Victoria Miro Isaac Julien 7

‘Linear time is a western invention; time is not linear, it is a marvellous entanglement, where at any moment points can be chosen and solutions invented without beginning or end.’ – Lina Bo Bardi *

Having filmed on location in São Paulo Museum of Art (MASP), SESC Pompéia and in the Teatro Oficina, Julien proposes an open-ended reflection on Lina Bo Bardi’s architecture and her approach to Brazilian culture. These three buildings, widely regarded as landmarks of Brazilian modernism, stand as representative of Lina Bo Bardi’s groundbreaking ideas. Travelling further north, the work also encounters Bo Bardi’s buildings in Salvador: the Museum of Modern Art, Bahia; the Coaty Restaurant and the Gergório de Matos theatre.

Starring the acclaimed Brazilian actresses Fernanda Montenegro and her daughter Fernanda Torres (as seen above), A Marvellous Entanglement portrays Bo Bardi at different stages of her life, as Montenegro and Torres recite texts closely adapted from the architect’s writings.

A central figure of Latin American modernist architecture, Lina Bo Bardi devoted her working life to promoting the social and cultural potential of art, architecture and design. Exploring these themes, A Marvellous Entanglement establishes Bo Bardi’s iconic staircase, which she designed for the Museum of Modern Art, Bahia, as the stage upon which Julien orchestrates an original work by choreographer Zebrinha and performed by the Balé Folclórico de Bahia. The Coaty, a modern ruin perched on the Ladeira de Misericordia in Salvador, accommodates in turn a series of performances by Brazilian art collective Araka. In close collaboration with Julien,
the collective performs in situ happenings reflecting upon the significance of Bo Bardi’s seldom-accessed masterpiece for a young contemporary audience.

> **Material for this task**

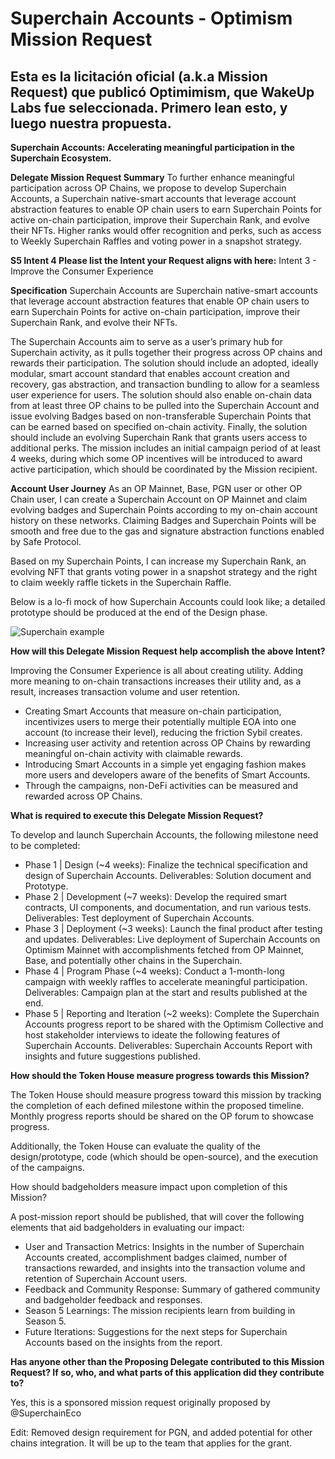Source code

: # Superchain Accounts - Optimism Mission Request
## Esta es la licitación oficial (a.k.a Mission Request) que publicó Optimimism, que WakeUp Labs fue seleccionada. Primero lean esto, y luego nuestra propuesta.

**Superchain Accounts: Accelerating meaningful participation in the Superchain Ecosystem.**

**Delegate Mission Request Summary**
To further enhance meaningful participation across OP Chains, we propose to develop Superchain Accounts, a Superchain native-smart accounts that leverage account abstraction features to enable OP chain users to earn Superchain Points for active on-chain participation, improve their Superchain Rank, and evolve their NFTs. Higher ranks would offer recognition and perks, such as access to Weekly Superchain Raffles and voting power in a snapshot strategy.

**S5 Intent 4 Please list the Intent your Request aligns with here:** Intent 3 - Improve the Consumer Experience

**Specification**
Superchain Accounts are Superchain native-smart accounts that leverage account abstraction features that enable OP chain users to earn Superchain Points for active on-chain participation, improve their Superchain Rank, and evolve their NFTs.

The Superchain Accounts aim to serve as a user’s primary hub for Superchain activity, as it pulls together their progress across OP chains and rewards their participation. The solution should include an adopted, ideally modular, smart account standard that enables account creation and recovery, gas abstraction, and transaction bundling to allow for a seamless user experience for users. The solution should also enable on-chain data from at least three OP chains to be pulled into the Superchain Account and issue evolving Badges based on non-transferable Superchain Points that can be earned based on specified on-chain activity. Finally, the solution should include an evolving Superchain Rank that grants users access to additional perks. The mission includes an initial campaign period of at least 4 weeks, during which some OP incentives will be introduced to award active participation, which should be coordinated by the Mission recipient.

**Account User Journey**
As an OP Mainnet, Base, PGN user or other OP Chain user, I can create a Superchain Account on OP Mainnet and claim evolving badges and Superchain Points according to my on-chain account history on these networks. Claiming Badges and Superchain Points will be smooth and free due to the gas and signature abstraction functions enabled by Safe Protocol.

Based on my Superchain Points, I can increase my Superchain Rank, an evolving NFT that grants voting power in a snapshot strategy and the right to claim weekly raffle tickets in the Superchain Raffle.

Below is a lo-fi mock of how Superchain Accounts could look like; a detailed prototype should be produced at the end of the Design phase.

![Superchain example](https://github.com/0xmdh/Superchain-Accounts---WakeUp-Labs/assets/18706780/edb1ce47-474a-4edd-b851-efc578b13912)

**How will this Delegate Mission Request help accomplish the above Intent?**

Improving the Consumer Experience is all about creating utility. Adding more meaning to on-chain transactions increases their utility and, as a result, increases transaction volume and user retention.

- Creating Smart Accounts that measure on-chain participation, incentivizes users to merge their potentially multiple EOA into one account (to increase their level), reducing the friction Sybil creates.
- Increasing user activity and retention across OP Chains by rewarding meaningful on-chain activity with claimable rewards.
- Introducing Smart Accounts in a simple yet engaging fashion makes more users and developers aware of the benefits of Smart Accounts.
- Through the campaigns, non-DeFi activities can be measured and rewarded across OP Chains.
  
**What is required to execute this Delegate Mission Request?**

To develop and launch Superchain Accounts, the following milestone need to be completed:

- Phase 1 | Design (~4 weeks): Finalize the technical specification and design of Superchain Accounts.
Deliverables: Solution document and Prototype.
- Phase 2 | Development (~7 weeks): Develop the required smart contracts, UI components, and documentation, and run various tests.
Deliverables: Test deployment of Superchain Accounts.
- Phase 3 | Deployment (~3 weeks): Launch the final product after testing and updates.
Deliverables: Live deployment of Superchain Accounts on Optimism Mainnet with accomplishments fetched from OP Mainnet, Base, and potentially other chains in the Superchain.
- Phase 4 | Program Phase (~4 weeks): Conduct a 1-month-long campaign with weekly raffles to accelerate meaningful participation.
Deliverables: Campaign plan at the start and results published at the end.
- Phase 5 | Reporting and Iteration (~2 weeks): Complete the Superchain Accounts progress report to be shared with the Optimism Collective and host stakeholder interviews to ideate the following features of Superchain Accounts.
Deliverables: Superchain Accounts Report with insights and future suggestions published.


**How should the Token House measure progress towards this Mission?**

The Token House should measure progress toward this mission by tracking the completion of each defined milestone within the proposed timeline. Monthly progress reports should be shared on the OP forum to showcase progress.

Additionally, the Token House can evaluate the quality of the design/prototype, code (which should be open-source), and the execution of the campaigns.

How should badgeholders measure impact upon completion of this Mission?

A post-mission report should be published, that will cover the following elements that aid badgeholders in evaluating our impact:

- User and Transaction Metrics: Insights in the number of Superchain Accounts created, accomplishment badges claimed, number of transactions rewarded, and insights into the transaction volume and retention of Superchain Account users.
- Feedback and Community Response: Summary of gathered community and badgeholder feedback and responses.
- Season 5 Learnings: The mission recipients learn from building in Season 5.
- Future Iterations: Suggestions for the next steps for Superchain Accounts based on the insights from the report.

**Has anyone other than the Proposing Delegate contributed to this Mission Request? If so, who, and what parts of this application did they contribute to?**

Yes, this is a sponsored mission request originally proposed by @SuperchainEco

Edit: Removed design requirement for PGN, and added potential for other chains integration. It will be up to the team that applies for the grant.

> **Requirement A**
Take the section of the passage on Lina Bo Bardi's architecture that opens with the words containing "Victoria Miro Isaac" and closes with "de Matos theatre.", and write it out again with "landmarks" renamed to "monuments".
> **Requirement B**
Locate every line in the records that contains the string "campaigns", treating uppercase and lowercase as different, and copy each such line.
The passage and the records are unrelated to each other.

> **Answer A**
Victoria Miro Isaac Julien 7

‘Linear time is a western invention; time is not linear, it is a marvellous entanglement, where at any moment points can be chosen and solutions invented without beginning or end.’ – Lina Bo Bardi *

Having filmed on location in São Paulo Museum of Art (MASP), SESC Pompéia and in the Teatro Oficina, Julien proposes an open-ended reflection on Lina Bo Bardi’s architecture and her approach to Brazilian culture. These three buildings, widely regarded as monuments of Brazilian modernism, stand as representative of Lina Bo Bardi’s groundbreaking ideas. Travelling further north, the work also encounters Bo Bardi’s buildings in Salvador: the Museum of Modern Art, Bahia; the Coaty Restaurant and the Gergório de Matos theatre.

> **Answer B**
- Through the campaigns, non-DeFi activities can be measured and rewarded across OP Chains.
Additionally, the Token House can evaluate the quality of the design/prototype, code (which should be open-source), and the execution of the campaigns.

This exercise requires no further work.